I did for one, the other 2 are of same method. The other routers also connect physically to the same MPLS devices one seperate interfaces by the same method.
OK, so as expected, the remote addresses are actually not 192.168.1.3 and …1.4 but 192.168.1.9 and …1.10, which makes more sense as they are not in the same subnet like 192.168.1.1 and …1.2.
It still doesn’t explain from where the default routes pop up, but it doesn’t matter, as /ip route add dst-address=192.168.1.8/30 gateway=192.168.1.2
beats any less specific route (one with lower mask value), i.e. including any default one.
I assume the remote-address of the EoIP tunnel is 192.168.1.9 here, correct?
So unless the same IP addresses of the remote Mikrotiks are used on the remaining two MPLS tunnels, these individual routes will make the trick happen.

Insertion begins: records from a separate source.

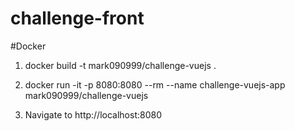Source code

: # challenge-front

#Docker

1. docker build -t mark090999/challenge-vuejs .

2. docker run -it -p 8080:8080 --rm --name challenge-vuejs-app mark090999/challenge-vuejs

3. Navigate to http://localhost:8080
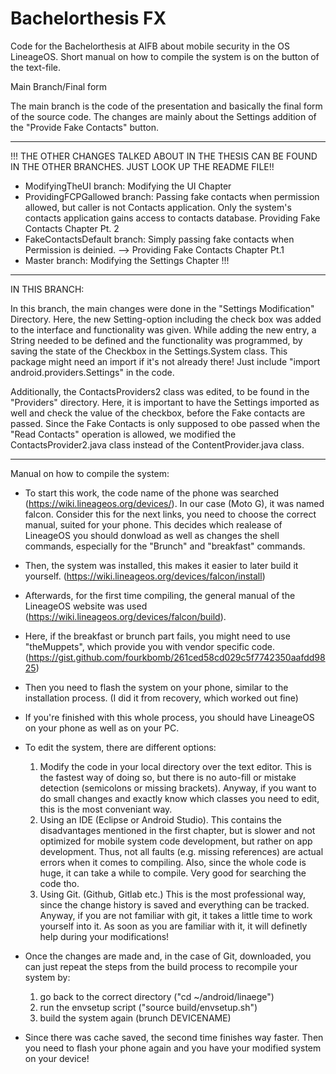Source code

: # Bachelorthesis FX

Code for the Bachelorthesis at AIFB about mobile security in the OS LineageOS. Short manual on how to compile the system is on the button of the text-file.

Main Branch/Final form

The main branch is the code of the presentation and basically the final form of the source code. The changes are mainly about the Settings addition of the "Provide Fake Contacts" button.

____________________________________________________________________________
!!!
THE OTHER CHANGES TALKED ABOUT IN THE THESIS CAN BE FOUND IN THE OTHER BRANCHES. JUST LOOK UP THE README FILE!!

*  ModifyingTheUI branch: Modifying the UI Chapter
*  ProvidingFCPGallowed branch: Passing fake contacts when permission allowed, but caller is not Contacts application. Only the system's contacts application gains access to contacts database. Providing Fake Contacts Chapter Pt. 2
*  FakeContactsDefault branch: Simply passing fake contacts when Permission is deinied. --> Providing Fake Contacts Chapter Pt.1
*  Master branch: Modifying the Settings Chapter
!!!
____________________________________________________________________________

IN THIS BRANCH:

In this branch, the main changes were done in the "Settings Modification" Directory. Here, the new Setting-option including the check box was added to the interface and functionality was given. While adding the new entry, a String needed to be defined and the functionality was programmed, by saving the state of the Checkbox in the Settings.System class. This package might need an import if it's not already there!
Just include "import android.providers.Settings" in the code.

Additionally, the ContactsProviders2 class was edited, to be found in the "Providers" directory. Here, it is important to have the Settings imported as well and check the value of the checkbox, before the Fake contacts are passed. Since the Fake Contacts is only supposed to obe passed when the "Read Contacts" operation is allowed, we modified the ContactsProvider2.java class instead of the ContentProvider.java class.

_____________________________________________________________________________


Manual on how to compile the system:

- To start this work, the code name of the phone was searched (https://wiki.lineageos.org/devices/). In our case (Moto G), it was named falcon. Consider this for the next links, you need to choose the correct manual, suited for your phone. This decides which realease of LineageOS you should donwload as well as changes the shell commands, especially for the "Brunch" and "breakfast" commands.
- Then, the system was installed, this makes it easier to later build it yourself. (https://wiki.lineageos.org/devices/falcon/install)
- Afterwards, for the first time compiling, the general manual of the LineageOS website was used (https://wiki.lineageos.org/devices/falcon/build). 
- Here, if the breakfast or brunch part fails, you might need to use "theMuppets", which provide you with vendor specific code. (https://gist.github.com/fourkbomb/261ced58cd029c5f7742350aafdd9825)
- Then you need to flash the system on your phone, similar to the installation process. (I did it from recovery, which worked out fine)
- If you're finished with this whole process, you should have LineageOS on your phone as well as on your PC.
- To edit the system, there are different options:
  
    1. Modify the code in your local directory over the text editor. This is the fastest way of doing so, but there is no auto-fill or mistake detection (semicolons or missing brackets). Anyway, if you want to do small changes and exactly know which classes you need to edit, this is the most conveniant way.
    2. Using an IDE (Eclipse or Android Studio). This contains the disadvantages mentioned in the first chapter, but is slower and not optimized for mobile system code development, but rather on app development. Thus, not all faults (e.g. missing references) are actual errors when it comes to compiling. Also, since the whole code is huge, it can take a while to compile. Very good for searching the code tho. 
    3. Using Git. (Github, Gitlab etc.) This is the most professional way, since the change history is saved and everything can be tracked. Anyway, if you are not familiar with git, it takes a little time to work yourself into it. As soon as you are familiar with it, it will definetly help during your modifications! 

- Once the changes are made and, in the case of Git, downloaded, you can just repeat the steps from the build process to recompile your system by:
    
    1. go back to the correct directory ("cd ~/android/linaege")
    2. run the envsetup script ("source build/envsetup.sh")
    3. build the system again (brunch DEVICENAME)

- Since there was cache saved, the second time finishes way faster. Then you need to flash your phone again and you have your modified system on your device!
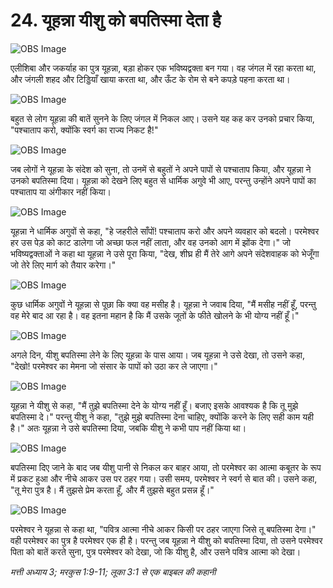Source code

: # 24. यूहन्ना यीशु को बपतिस्मा देता है

![OBS Image](https://cdn.door43.org/obs/jpg/360px/obs-en-24-01.jpg)

एलीशिबा और जकर्याह का पुत्र यूहन्ना, बड़ा होकर एक भविष्यद्वक्ता बन गया। वह जंगल में रहा करता था, और जंगली शहद और टिड्डियाँ खाया करता था, और ऊँट के रोम से बने कपड़े पहना करता था।

![OBS Image](https://cdn.door43.org/obs/jpg/360px/obs-en-24-02.jpg)

बहुत से लोग यूहन्ना की बातें सुनने के लिए जंगल में निकल आए। उसने यह कह कर उनको प्रचार किया, "पश्चाताप करो, क्योंकि स्वर्ग का राज्य निकट है!"

![OBS Image](https://cdn.door43.org/obs/jpg/360px/obs-en-24-03.jpg)

जब लोगों ने यूहन्ना के संदेश को सुना, तो उनमें से बहुतों ने अपने पापों से पश्चाताप किया, और यूहन्ना ने उनको बपतिस्मा दिया। यूहन्ना को देखने लिए बहुत से धार्मिक अगुवे भी आए, परन्तु उन्होंने अपने पापों का पश्चाताप या अंगीकार नहीं किया।

![OBS Image](https://cdn.door43.org/obs/jpg/360px/obs-en-24-04.jpg)

यूहन्ना ने धार्मिक अगुवों से कहा, "हे जहरीले साँपों! पश्चाताप करो और अपने व्यवहार को बदलो। परमेश्वर हर उस पेड़ को काट डालेगा जो अच्छा फल नहीं लाता, और वह उनको आग में झोंक देगा।" जो भविष्यद्वक्ताओं ने कहा था यूहन्ना ने उसे पूरा किया, "देख, शीघ्र ही मैं तेरे आगे अपने संदेशवाहक को भेजूँगा जो तेरे लिए मार्ग को तैयार करेगा।"

![OBS Image](https://cdn.door43.org/obs/jpg/360px/obs-en-24-05.jpg)

कुछ धार्मिक अगुवों ने यूहन्ना से पूछा कि क्या वह मसीह है। यूहन्ना ने जवाब दिया, "मैं मसीह नहीं हूँ, परन्तु वह मेरे बाद आ रहा है। वह इतना महान है कि मैं उसके जूतों के फीते खोलने के भी योग्य नहीं हूँ।"

![OBS Image](https://cdn.door43.org/obs/jpg/360px/obs-en-24-06.jpg)

अगले दिन, यीशु बपतिस्मा लेने के लिए यूहन्ना के पास आया। जब यूहन्ना ने उसे देखा, तो उसने कहा, "देखो! परमेश्वर का मेमना जो संसार के पापों को उठा कर ले जाएगा।"

![OBS Image](https://cdn.door43.org/obs/jpg/360px/obs-en-24-07.jpg)

यूहन्ना ने यीशु से कहा, "मैं तुझे बपतिस्मा देने के योग्य नहीं हूँ। बजाए इसके आवश्यक है कि तू मुझे बपतिस्मा दे।" परन्तु यीशु ने कहा, "तुझे मुझे बपतिस्मा देना चाहिए, क्योंकि करने के लिए सही काम यही है।" अतः यूहन्ना ने उसे बपतिस्मा दिया, जबकि यीशु ने कभी पाप नहीं किया था।

![OBS Image](https://cdn.door43.org/obs/jpg/360px/obs-en-24-08.jpg)

बपतिस्मा दिए जाने के बाद जब यीशु पानी से निकल कर बाहर आया, तो परमेश्वर का आत्मा कबूतर के रूप में प्रकट हुआ और नीचे आकर उस पर ठहर गया। उसी समय, परमेश्वर ने स्वर्ग से बात की। उसने कहा, "तू मेरा पुत्र है। मैं तुझसे प्रेम करता हूँ, और मैं तुझसे बहुत प्रसन्न हूँ।"

![OBS Image](https://cdn.door43.org/obs/jpg/360px/obs-en-24-09.jpg)

परमेश्वर ने यूहन्ना से कहा था, "पवित्र आत्मा नीचे आकर किसी पर ठहर जाएगा जिसे तू बपतिस्मा देगा।" वही परमेश्वर का पुत्र है परमेश्वर एक ही है। परन्तु जब यूहन्ना ने यीशु को बपतिस्मा दिया, तो उसने परमेश्वर पिता को बातें करते सुना, पुत्र परमेश्वर को देखा, जो कि यीशु है, और उसने पवित्र आत्मा को देखा।

_मत्ती अध्याय 3; मरकुस 1:9-11; लूका 3:1 से एक बाइबल की कहानी_
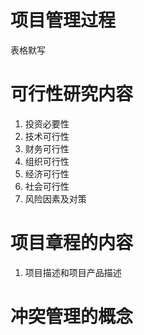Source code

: # 项目管理过程

表格默写

# 可行性研究内容

1. 投资必要性
2. 技术可行性
3. 财务可行性
4. 组织可行性
5. 经济可行性
6. 社会可行性
7. 风险因素及对策

# 项目章程的内容

1. 项目描述和项目产品描述


# 冲突管理的概念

A lot of questions could have been answered in a batch if you posted the configuration exports of the current three routers at the HQ as the first step.
There are no public IPs involved, so I cannot understand why you cannot simply export the complete configs from the three existing routers as a text and just obfuscate the names (and serial numbers and timezones if the paranoia is strong).
So again:
what are the remote-address values at the HQ routers for the individual /interface eoip rows?

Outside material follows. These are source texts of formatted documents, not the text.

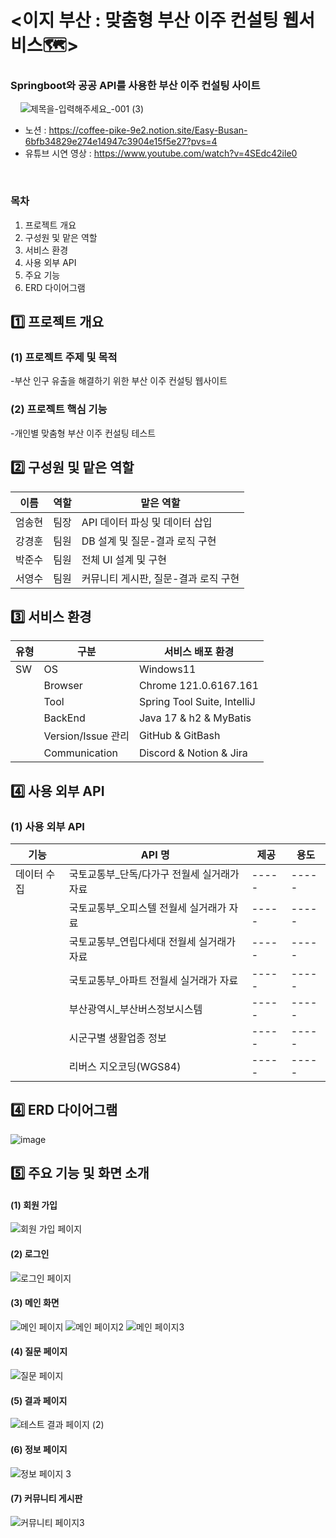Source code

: # <이지 부산 : 맞춤형 부산 이주 컨설팅 웹서비스🗺>
### Springboot와 공공 API를 사용한 부산 이주 컨설팅 사이트
&nbsp; 
&nbsp;
![제목을-입력해주세요_-001 (3)](https://github.com/user-attachments/assets/93c138a0-5207-4152-94f2-aa9bc3cc1e40)


* 노션 : https://coffee-pike-9e2.notion.site/Easy-Busan-6bfb34829e274e14947c3904e15f5e27?pvs=4
* 유튜브 시연 영상 : https://www.youtube.com/watch?v=4SEdc42ile0


&nbsp;
### 목차
1. 프로젝트 개요
2. 구성원 및 맡은 역할
3. 서비스 환경
4. 사용 외부 API
5. 주요 기능
6. ERD 다이어그램
&nbsp; &nbsp;&nbsp;
## 1️⃣ 프로젝트 개요
### (1) 프로젝트 주제 및 목적
-부산 인구 유출을 해결하기 위한 부산 이주 컨설팅 웹사이트
### (2) 프로젝트 핵심 기능
-개인별 맞춤형 부산 이주 컨설팅 테스트 
## 2️⃣ 구성원 및 맡은 역할
|이름|역할|맡은 역할|
|------|---|---|
|엄송현|팀장| API 데이터 파싱 및 데이터 삽입 |
|강경훈|팀원| DB 설계 및 질문-결과 로직 구현 |
|박준수|팀원| 전체 UI 설계 및 구현 |
|서영수|팀원| 커뮤니티 게시판, 질문-결과 로직 구현 |
## 3️⃣ 서비스 환경 
|유형|구분|서비스 배포 환경|
|------|---|---|
|SW|OS| Windows11 |
||Browser| Chrome 121.0.6167.161 |
||Tool| Spring Tool Suite, IntelliJ |
||BackEnd| Java 17 & h2 & MyBatis |
||Version/Issue 관리| GitHub & GitBash |
||Communication| Discord & Notion & Jira |

## 4️⃣ 사용 외부 API
### (1) 사용 외부 API
|기능|API 명|제공|용도|
|------|---|---|---|
|데이터 수집|국토교통부_단독/다가구 전월세 실거래가 자료|-----|-----|
||국토교통부_오피스텔 전월세 실거래가 자료|-----|-----|
||국토교통부_연립다세대 전월세 실거래가 자료|-----|-----|
||국토교통부_아파트 전월세 실거래가 자료|-----|-----|
||부산광역시_부산버스정보시스템|-----|-----|
||시군구별 생활업종 정보|-----|-----|
||리버스 지오코딩(WGS84)|-----|-----|

## 4️⃣ ERD 다이어그램
![image](https://github.com/user-attachments/assets/6a4942c3-f8ae-4d58-830d-ca5e41111ea2)


## 5️⃣ 주요 기능 및 화면 소개 &nbsp;
#### (1) 회원 가입
![회원 가입 페이지](https://github.com/user-attachments/assets/495278c1-b07c-4209-8550-ae0141e14cb5)

#### (2) 로그인
![로그인 페이지](https://github.com/user-attachments/assets/855cf953-996d-4f87-ac9d-fd077b1deb56)

#### (3) 메인 화면
![메인 페이지](https://github.com/user-attachments/assets/1c850912-fa4a-4aed-99b5-e3a6642e550b)
![메인 페이지2](https://github.com/user-attachments/assets/568adfa9-7b09-4834-8a29-0ee48e9ba57c)
![메인 페이지3](https://github.com/user-attachments/assets/53e021cb-9f0b-4c39-80f2-44d725940cba)

#### (4) 질문 페이지
![질문 페이지](https://github.com/user-attachments/assets/d61eea5b-f376-41be-85bc-fbf6a50f42d0)

#### (5) 결과 페이지
![테스트 결과 페이지 (2)](https://github.com/user-attachments/assets/a578bc09-4f69-4620-bba5-92f7a1a76093)

#### (6) 정보 페이지
![정보 페이지 3](https://github.com/user-attachments/assets/44df2e0a-fb7f-4a95-963b-a5342eb7d2e1)

#### (7) 커뮤니티 게시판
![커뮤니티 페이지3](https://github.com/user-attachments/assets/28332183-c85a-4395-acac-6c491bdd5372)

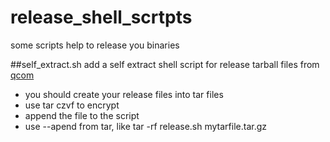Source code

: # release_shell_scrtpts
some scripts help to release you binaries

##self_extract.sh
add a self extract shell script for release tarball files from [qcom](https://developers.google.com/android/nexus/drivers)
  - you should create your release files into tar files
  - use tar czvf to encrypt
  - append the file to the script
  - use --apend from tar, like tar -rf release.sh mytarfile.tar.gz
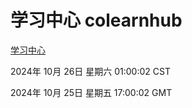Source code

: # 学习中心 colearnhub
[学习中心](http://219.139.199.238:56308/colearnhub/)

2024年 10月 26日 星期六 01:00:02 CST

2024年 10月 25日 星期五 17:00:02 GMT
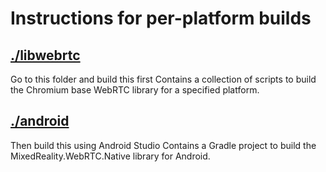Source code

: # Instructions for per-platform builds

## [./libwebrtc](./libwebrtc/README.md)

Go to this folder and build this first
Contains a collection of scripts to build the Chromium base WebRTC library for a specified platform.

## [./android](./android/README.md)

Then build this using Android Studio
Contains a Gradle project to build the MixedReality.WebRTC.Native library for Android.
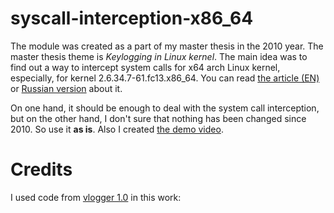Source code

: # syscall-interception-x86_64

The module was created as a part of my master thesis in the 2010 year. The master thesis theme is *Keylogging in Linux kernel*. The main idea was to find out a way to intercept system calls for x64 arch Linux kernel, especially, for kernel 2.6.34.7-61.fc13.x86_64. You can read [the article (EN)](http://www.goncharov.xyz/it/system-call-interception-in-linux-kernel-module.html) or [Russian version](https://habr.com/post/110369) about it.

On one hand, it should be enough to deal with the system call interception, but on the other hand, I don't sure that nothing has been changed since 2010. So use it **as is**.  Also I created [the demo video](https://www.youtube.com/watch?v=FgPVCQa0qsw).

# Credits
I used code from [vlogger 1.0](https://github.com/vanhauser-thc/THC-Archive) in this work:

are DHCP client attached to the interfaces connected to the MPLS ports?
are the IP addresses attached to these interfaces also statically, or only by DHCP?

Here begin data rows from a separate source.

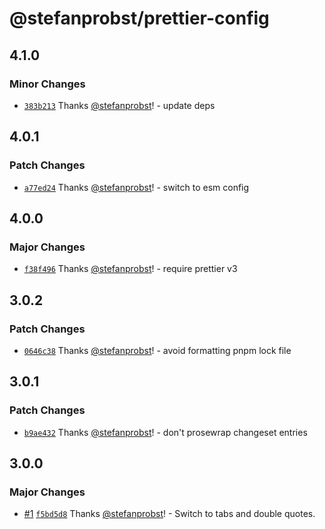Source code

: # @stefanprobst/prettier-config

## 4.1.0

### Minor Changes

- [`383b213`](https://github.com/stefanprobst/prettier-config/commit/383b2133faa19aa86ed857f71ad12a95b2774614)
  Thanks [@stefanprobst](https://github.com/stefanprobst)! - update deps

## 4.0.1

### Patch Changes

- [`a77ed24`](https://github.com/stefanprobst/prettier-config/commit/a77ed24e2ca5a41b2511b90fbf678cb6b585b3b1)
  Thanks [@stefanprobst](https://github.com/stefanprobst)! - switch to esm config

## 4.0.0

### Major Changes

- [`f38f496`](https://github.com/stefanprobst/prettier-config/commit/f38f496a4414f9c7d984d5236a4a74860d7c3711)
  Thanks [@stefanprobst](https://github.com/stefanprobst)! - require prettier v3

## 3.0.2

### Patch Changes

- [`0646c38`](https://github.com/stefanprobst/prettier-config/commit/0646c382f8ca4a7dcef1710125523413ffdb7f4a)
  Thanks [@stefanprobst](https://github.com/stefanprobst)! - avoid formatting pnpm lock file

## 3.0.1

### Patch Changes

- [`b9ae432`](https://github.com/stefanprobst/prettier-config/commit/b9ae4322a32d82c25336c26725f0d9f210d071af)
  Thanks [@stefanprobst](https://github.com/stefanprobst)! - don't prosewrap changeset entries

## 3.0.0

### Major Changes

- [#1](https://github.com/stefanprobst/prettier-config/pull/1)
  [`f5bd5d8`](https://github.com/stefanprobst/prettier-config/commit/f5bd5d8569ddb0e84d06edd9a316fe01ecfd203b)
  Thanks [@stefanprobst](https://github.com/stefanprobst)! - Switch to tabs and double quotes.
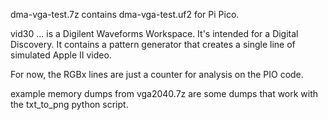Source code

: dma-vga-test.7z contains dma-vga-test.uf2 for Pi Pico.

vid30 ... is a Digilent Waveforms Workspace. It's intended for a Digital Discovery. It contains a pattern generator that creates a single line of simulated Apple II video. 

For now, the RGBx lines are just a counter for analysis on the PIO code.

example memory dumps from vga2040.7z are some dumps that work with the txt_to_png python script. 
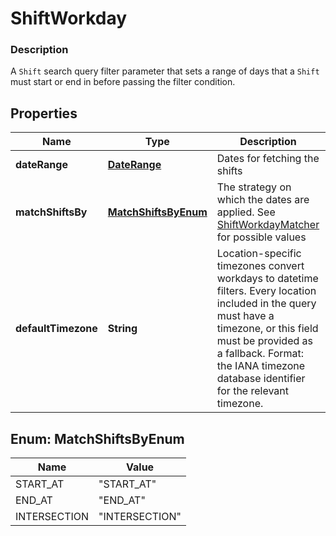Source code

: 
# ShiftWorkday

### Description

A `Shift` search query filter parameter that sets a range of days that  a `Shift` must start or end in before passing the filter condition.

## Properties
Name | Type | Description | Notes
------------ | ------------- | ------------- | -------------
**dateRange** | [**DateRange**](DateRange.md) | Dates for fetching the shifts |  [optional]
**matchShiftsBy** | [**MatchShiftsByEnum**](#MatchShiftsByEnum) | The strategy on which the dates are applied. See [ShiftWorkdayMatcher](#type-shiftworkdaymatcher) for possible values |  [optional]
**defaultTimezone** | **String** | Location-specific timezones convert workdays to datetime filters. Every location included in the query must have a timezone, or this field must be provided as a fallback. Format: the IANA timezone database identifier for the relevant timezone. |  [optional]


<a name="MatchShiftsByEnum"></a>
## Enum: MatchShiftsByEnum
Name | Value
---- | -----
START_AT | &quot;START_AT&quot;
END_AT | &quot;END_AT&quot;
INTERSECTION | &quot;INTERSECTION&quot;



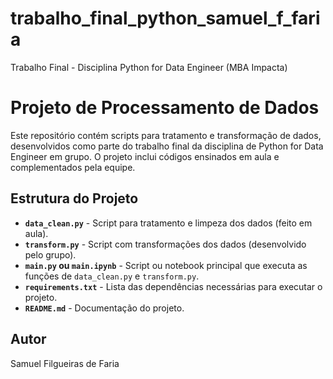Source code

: # trabalho_final_python_samuel_f_faria
Trabalho Final - Disciplina Python for Data Engineer (MBA Impacta)


# Projeto de Processamento de Dados

Este repositório contém scripts para tratamento e transformação de dados, desenvolvidos como parte do trabalho final da disciplina de Python for Data Engineer em grupo. O projeto inclui códigos ensinados em aula e complementados pela equipe.

## Estrutura do Projeto

- **`data_clean.py`** - Script para tratamento e limpeza dos dados (feito em aula).
- **`transform.py`** - Script com transformações dos dados (desenvolvido pelo grupo).
- **`main.py` ou `main.ipynb`** - Script ou notebook principal que executa as funções de `data_clean.py` e `transform.py`.
- **`requirements.txt`** - Lista das dependências necessárias para executar o projeto.
- **`README.md`** - Documentação do projeto.


## Autor

Samuel Filgueiras de Faria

OK, so the default route is added manually. But you don’t need the default route at all, it is enough to have routes to each remote router via the approproiate gateway IP on each WAN. You’ve got:
So you need the following routes instead of the default one: /ip route
add dst-address=192.168.10.12/30 gateway=192.168.10.10
add dst-address=192.168.10.4/30 gateway=192.168.10.1
Another important point, there is no reason to have the WAN interfaces bridged together with the LAN ones and with the EoIP tunnels. The broadcast traffic (ARP etc.) leaks between unrelated networks in such case.
And since you have one LAN port per each EoIP tunnel, it suggests you actually don’t need the L2 connections to the remote sites to be bridged all together? If you want them separate, use a dedicated bridge for each:
/interface bridge port
add bridge=bridge_EoIP_AVSEC interface=ether2_LAN_AVSEC
add bridge=bridge_EoIP_AVSEC interface=eoip-tunnel-to-AVSEC
add bridge=bridge_EoIP_SSR interface=ether4_LAN_SSR
add bridge=bridge_EoIP_SSR interface=eoip-tunnel-to-SSR
add bridge=bridge_EoIP_PRASLIN interface=ether6_LAN_PRASLIN
add bridge=bridge_EoIP_PRASLIN interface=eoip-tunnel-to-PRASLIN
Last, if an interface is made a member port of a bridge, IP configuration should be attached to the bridge, not to the member interface itself. So the address 172.16.11.48/16 should be attached to bridge_EoIP_AVSEC rather than to ether2_LAN_AVSEC.